SARNEY - O Amaral Peixoto dizia isso: 'duas pessoas já é reunião. Três é comício'.
MACHADO - [rindo]
SARNEY - Então três pessoas já é comício.
[...]
*
SEGUNDA CONVERSA
SARNEY - Agora é coisa séria, acho que o negócio é sério.
Machado
- Presidente, o cara [Sérgio Moro] agora seguiu aquela estratégia, de
'deslegitimizar' as coisas, agora não tem ninguém mais legítimo para
falar mais nada. Pegou Renan, pegou o Eduardo, desmoralizou o Lula.

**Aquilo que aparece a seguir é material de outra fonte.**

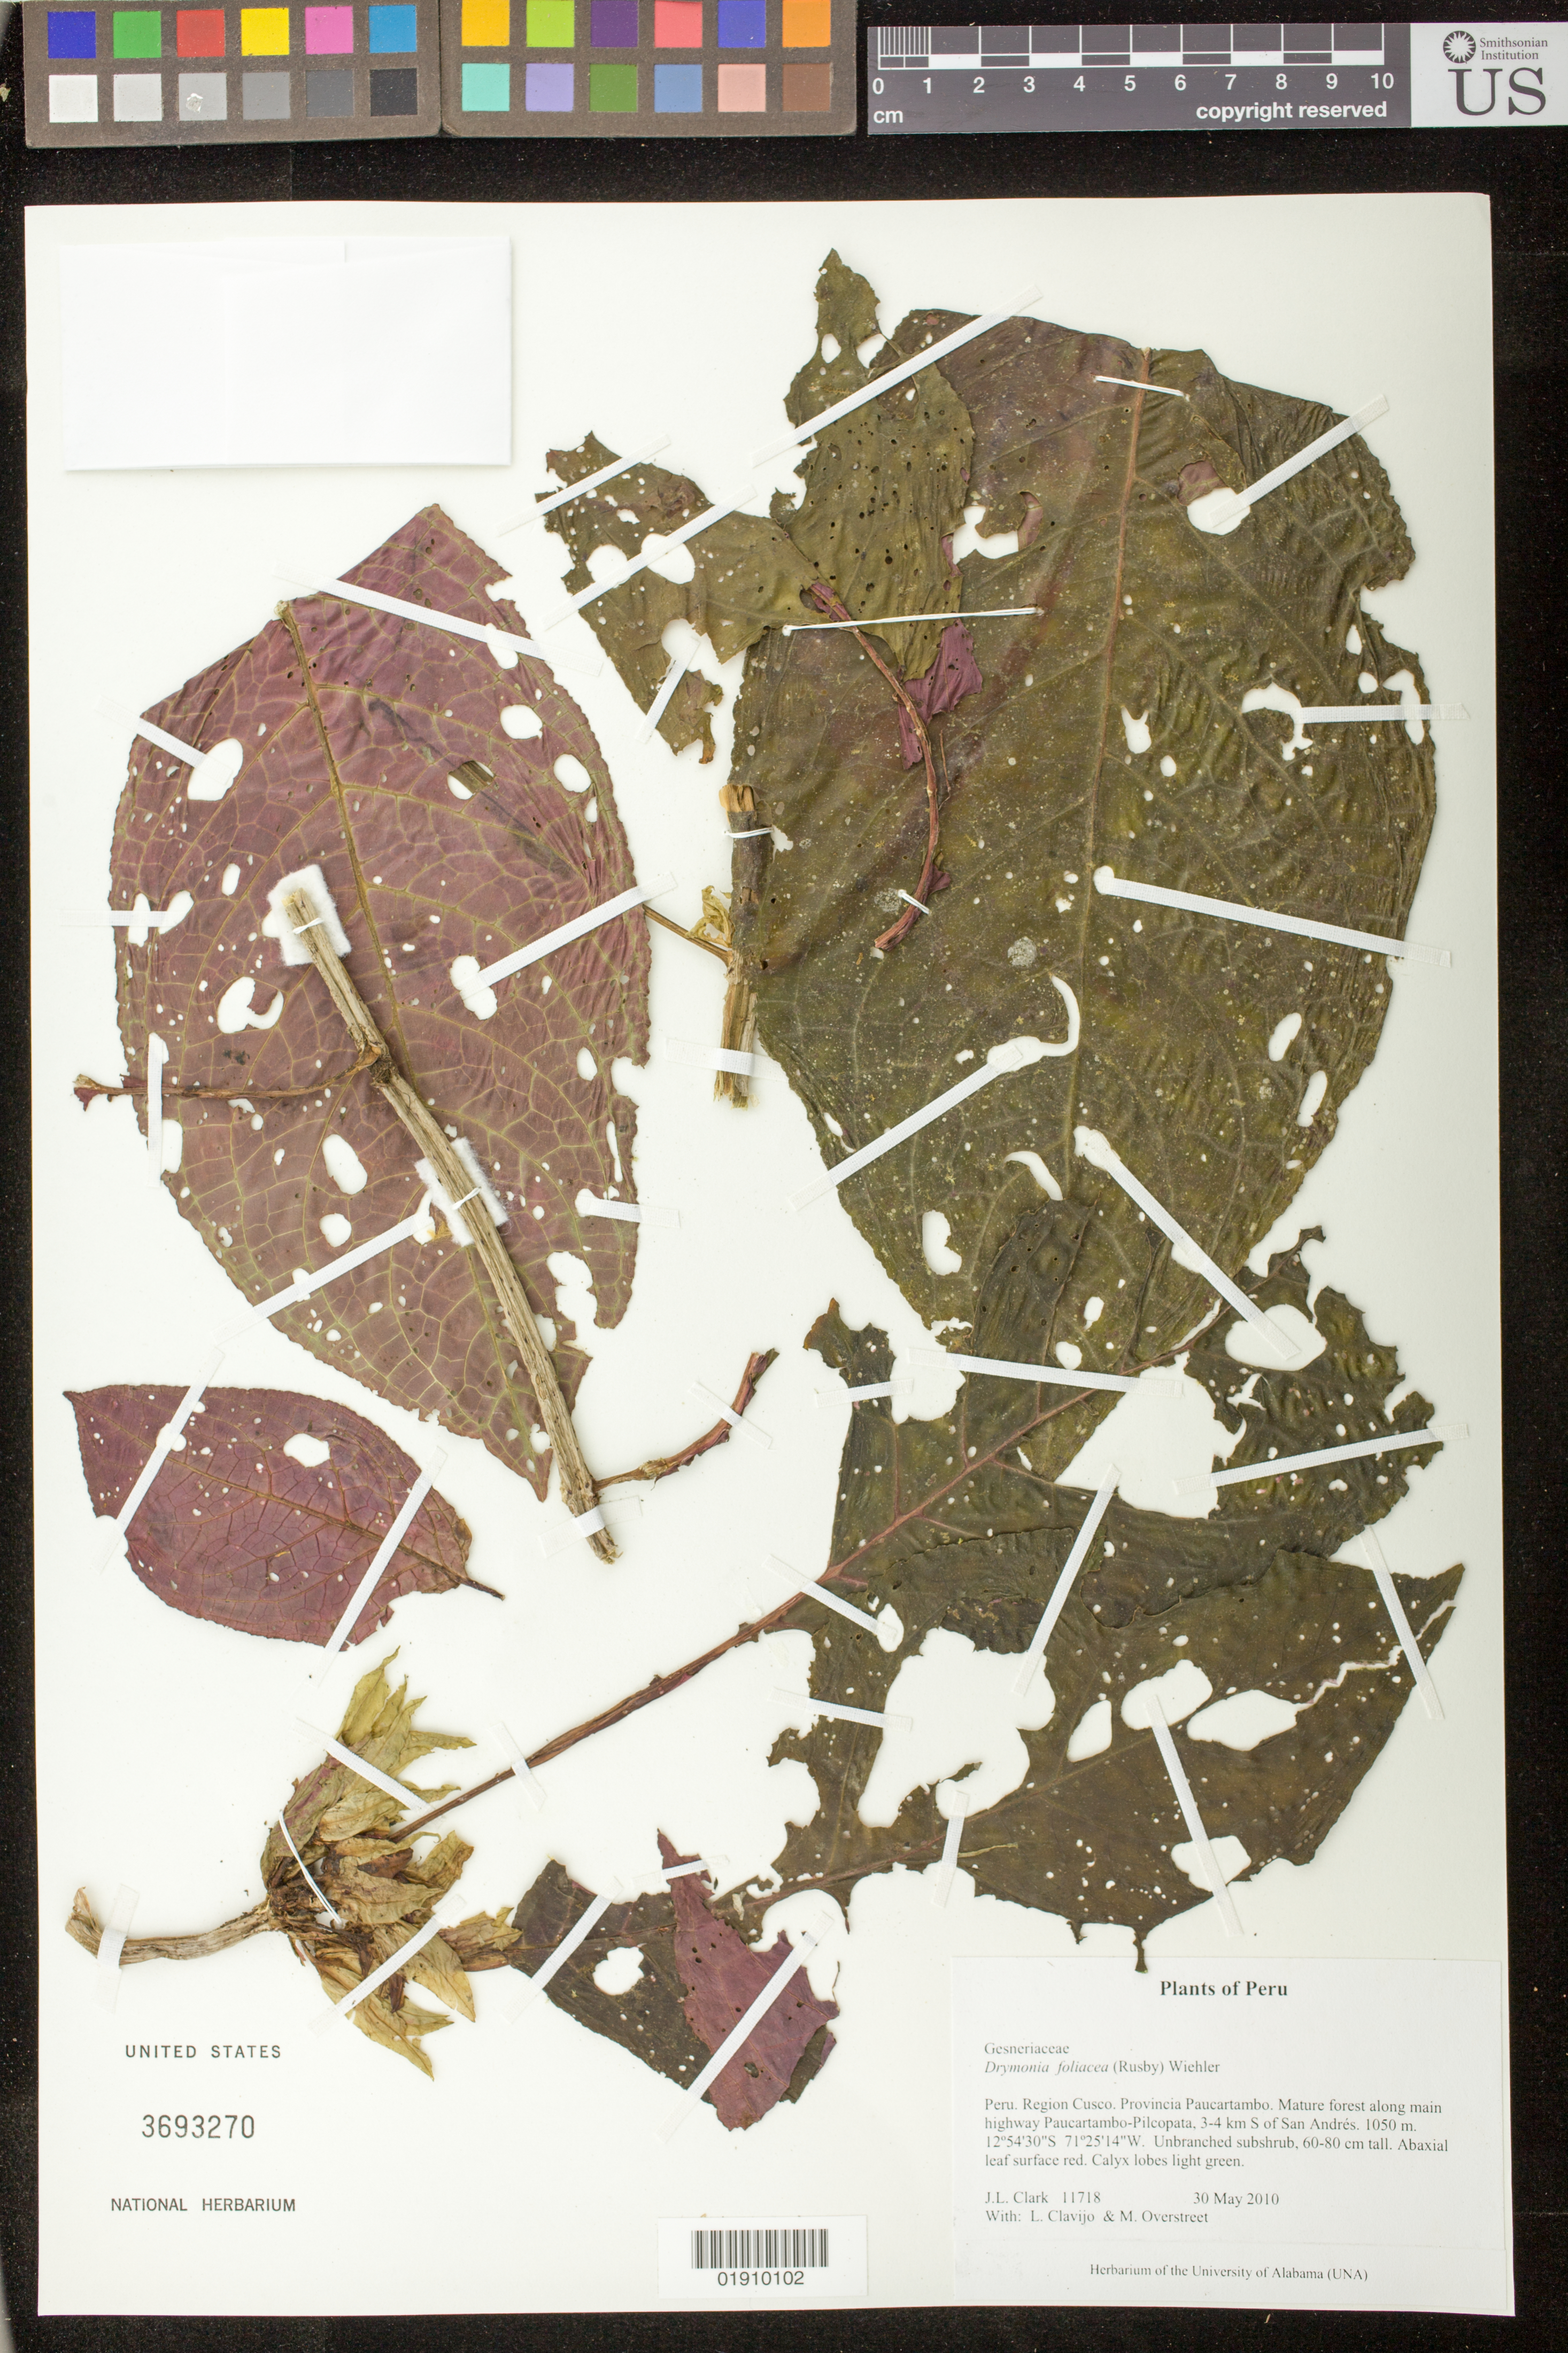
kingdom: Plantae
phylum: Tracheophyta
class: Magnoliopsida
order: Lamiales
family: Gesneriaceae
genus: Drymonia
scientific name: Drymonia foliacea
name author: (Rusby) Wiehler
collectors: J. L. Clark, L. Clavijo & M. Overstreet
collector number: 11718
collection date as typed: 30 May 2010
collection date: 2010-05-30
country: Peru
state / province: Cusco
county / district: Paucartambo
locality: Mature forest along main highway Paucartambo-Pilcopata, 3-4km S of San Andres.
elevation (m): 1050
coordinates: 12 54 30 S, 71 25 14 W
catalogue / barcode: US 3693270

Agora a Dilma. E o Supremo fez essa suprema... rasgou a Constituição.
SARNEY
- Foi. Fez aquele negócio com o Delcídio. E pior foi o Senado se
acovardar de uma maneira... [autorizou prisão do então senador].
Machado - O Senado não podia ter aceito aquilo, não.
SARNEY - Não podia, a partir dali ele acabou. Aquilo é uma página negra do Senado.
Machado - Porque não foi flagrante delito. Você tem que obedecer a lei.
SARNEY - Não tinha nem inquérito!
Machado - Não tem nada. Ali foi um fígado dos ministros. Lascaram com o André Esteves.. Agora pergunta, quem é que vai reagir?
[...]
Machado - O Senado deixar o Delcídio preso por um artista.
SARNEY - Uma cilada.
MACHADO - Cilada.
SARNEY
- Que botaram eles. Uma coisa que o Senado se desmoralizou. E agora o
Teori acabou de desmoralizar o Senado porque mostrou que tem mais
coragem que o Senado, manda soltar.
MACHADO -
Presidente, ficou muito mal. A classe política está acabada. É um
salve-se quem puder. Nessa coisa de navio que todo mundo quer fugir,
morre todo mundo.
[...]
SARNEY - Eu soube que o Lula disse, outro dia, ele tem chorado muito. [...] Ele está com os olhos inchados.
[...]
SARNEY
- Nesse caso, ao que eu sei, o único em que ela está envolvida
diretamente é que ela falou com o pessoal da Odebrecht para dar para
campanha do... E responsabilizar aquele [inaudível]
MACHADO
- Isso é muito estranho [problemas de governo]. Presidente, você pegar
um marqueteiro, dos três do Brasil. [...] Deixa aquele ministério da
Justiça que é banana, só diz besteira. Nunca vi um governo tão fraco,
tão frágil e tão omisso. Tem que alguém dizer assim 'A presidente é
bunda mole'. Não tem um fato positivo.
[...]
SARNEY
- E o Renan cometeu uma ingenuidade. No dia que ele chegou, quem deu
isso pela primeira vez foi a Délis Ortiz. Eu cheguei lá era umas 4
horas, era um sábado, ele disse 'já entreguei todos os documentos para a
Delis Ortiz, provando que eu... que foi dinheiro meu'. Eu disse:
'Renan, para jornalista você não dá documento nunca. Você fazer um
negócio desse. O que isso vai te trazer de dor de cabeça'. Não deu
outra.
MACHADO - Renan erra muito no varejo. Ele é bom. [...] Presidente, não pode ser assim, varejista desse jeito.
[...]
SARNEY
- Tudo isso é o governo, meu Deus. Esse negócio da Petrobras só os
empresários que vão pagar, os políticos? E o governo que fez isso tudo,
hein?
MACHADO - Acabou o Lula, presidente.
SARNEY - O Lula acabou, o Lula coitado deve estar numa depressão.
MACHADO - Não houve nenhuma solidariedade da parte dela.
SARNEY - Nenhuma, nenhuma. E com esse Moro perseguindo por besteira.
MACHADO - Tomou conta do Brasil. O Supremo fez a pedido dele.